This repository maintains the official implementation of the paper **Affordance-Aware Object Insertion via Mask-Aware Dual Diffusion** by [Jixuan He](https://kakituken.github.io/home), [Wanhua Li](https://li-wanhua.github.io/), [Ye Liu](https://yeliu.dev/), [Junsik Kim](https://sites.google.com/site/jskimcv/), [Donglai Wei](https://donglaiw.github.io/) and [Hanspeter Pfister](https://vcg.seas.harvard.edu/people/).

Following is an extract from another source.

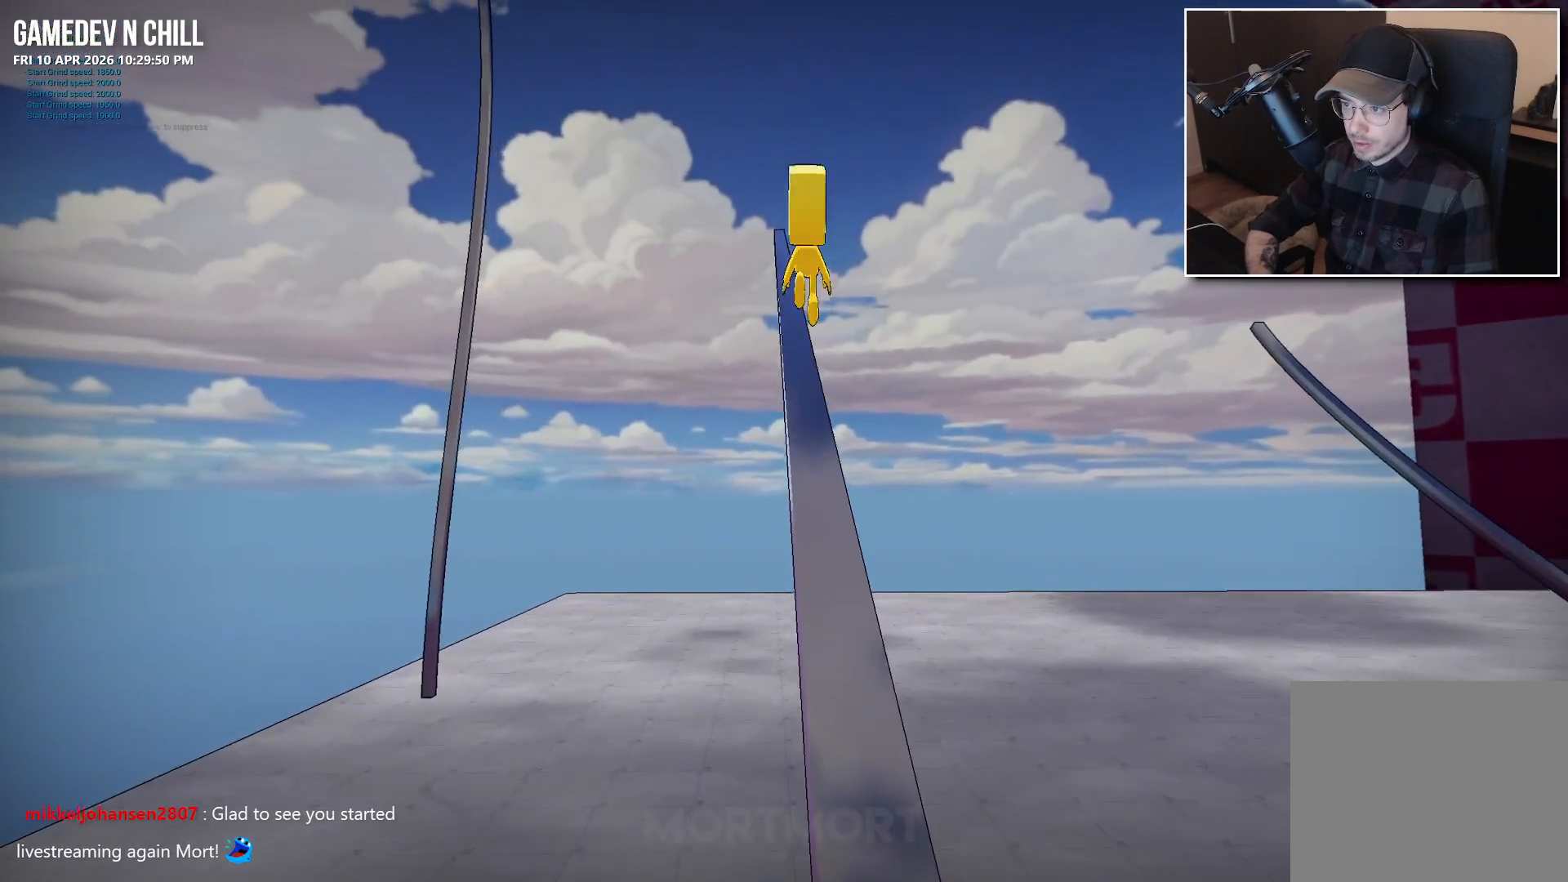
{"buttons": [], "left_stick": "center", "right_stick": "center", "events": [[367, "A", "up"]]}
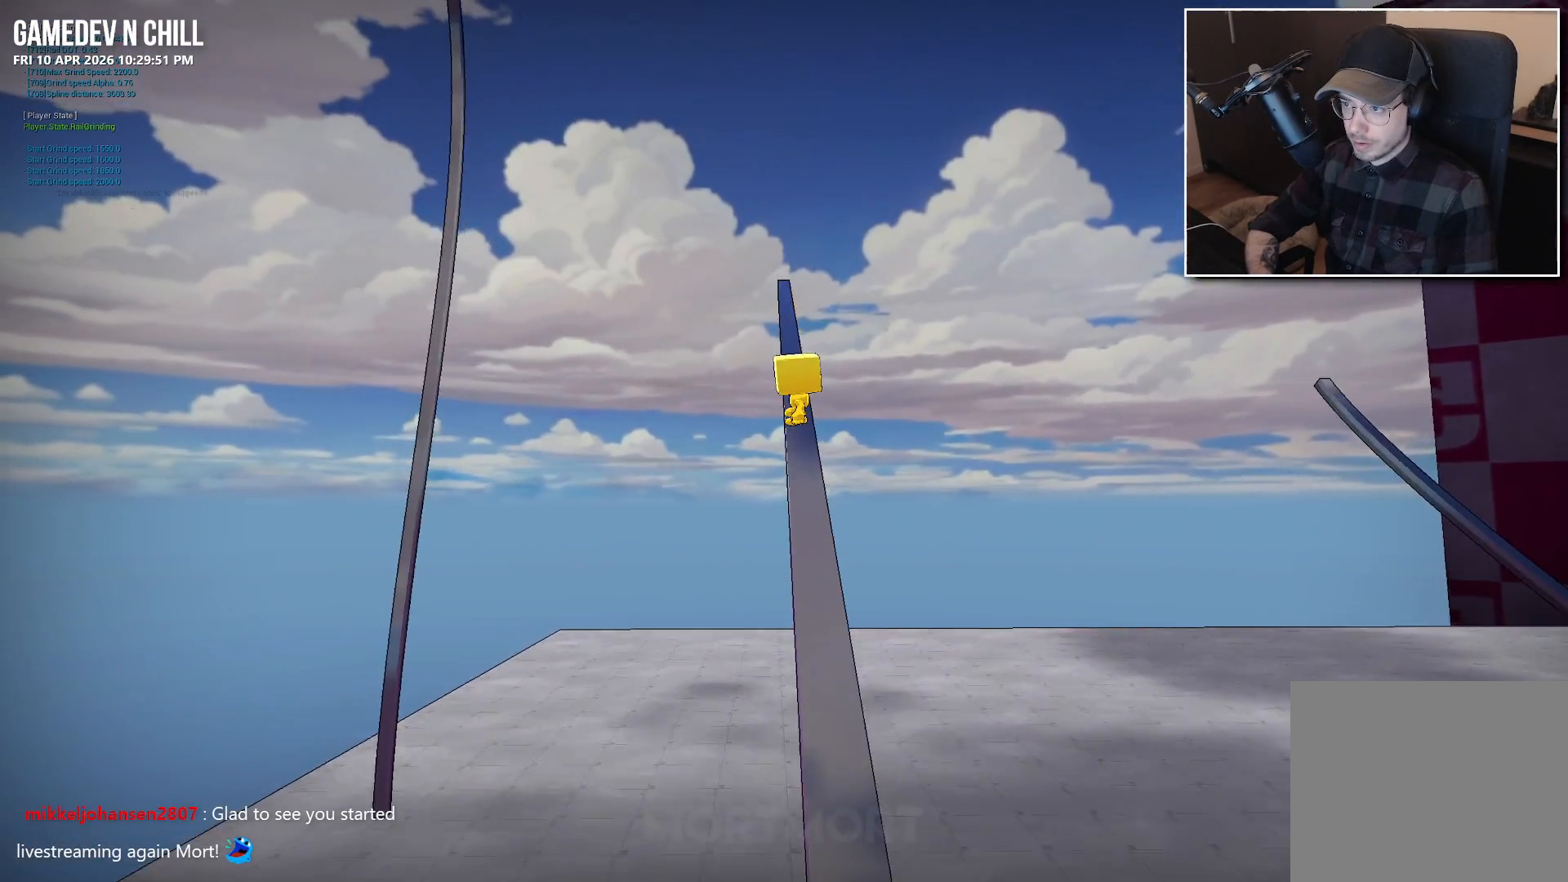
{"buttons": ["A"], "left_stick": "down-right", "right_stick": "center", "events": [[350, "A", "down"], [350, "left_stick", "down-right"]]}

![](./imgs/teaser_new.png)

[[arXiv]](https://arxiv.org/abs/2412.14462)[[Project Page]](https://kakituken.github.io/affordance-any.github.io/)

## 🔨 Installation

Run the following instruction to set up the environment.

```sh
cd model
conda env create -f environment.yaml
```

## 🏷️ Dataset

### SAM-FB Dataset

We build the SAM-FB dataset on top of original [SA-1B](https://ai.meta.com/datasets/segment-anything/) dataset.

Due to the storage limitation, you can download the first 10 sub-folder of SAM-FB dataset [here](https://huggingface.co/datasets/Kakituken/SAM-FB/tree/main).

To build the rest of the dataset, please download the [SA-1B](https://ai.meta.com/datasets/segment-anything/) dataset and follow the instructions in the next section.

### Build Your Own Dataset

Our automatic pipeline allows user to build their own dataset by providing only the images. You can either download the original [SA-1B](https://ai.meta.com/datasets/segment-anything/) dataset or provide a set of images under `./data` folder.

#### 1. Download SAM
First, download the SAM checkpoint from [here](https://github.com/facebookresearch/segment-anything#model-checkpoints) and put it int the `./ckpt` folder.

#### 2. Get the masks
Saying you have a folder from SA-1B, `./data/sa_000010/`

Please run the following instruction to get the mask after NMS
```sh
cd dataset-builder/img_data

python mask_nms.py \
--image-dir ./data/sa_000010/ \
--save-dir ./data/sa_000010/ \
--model-path ./ckpt/sam_vit_h_4b8939.pth
```

#### 3. Inpainting
After getting the masks, run following to inpaint the background and construct pair data. The filter will also perform here.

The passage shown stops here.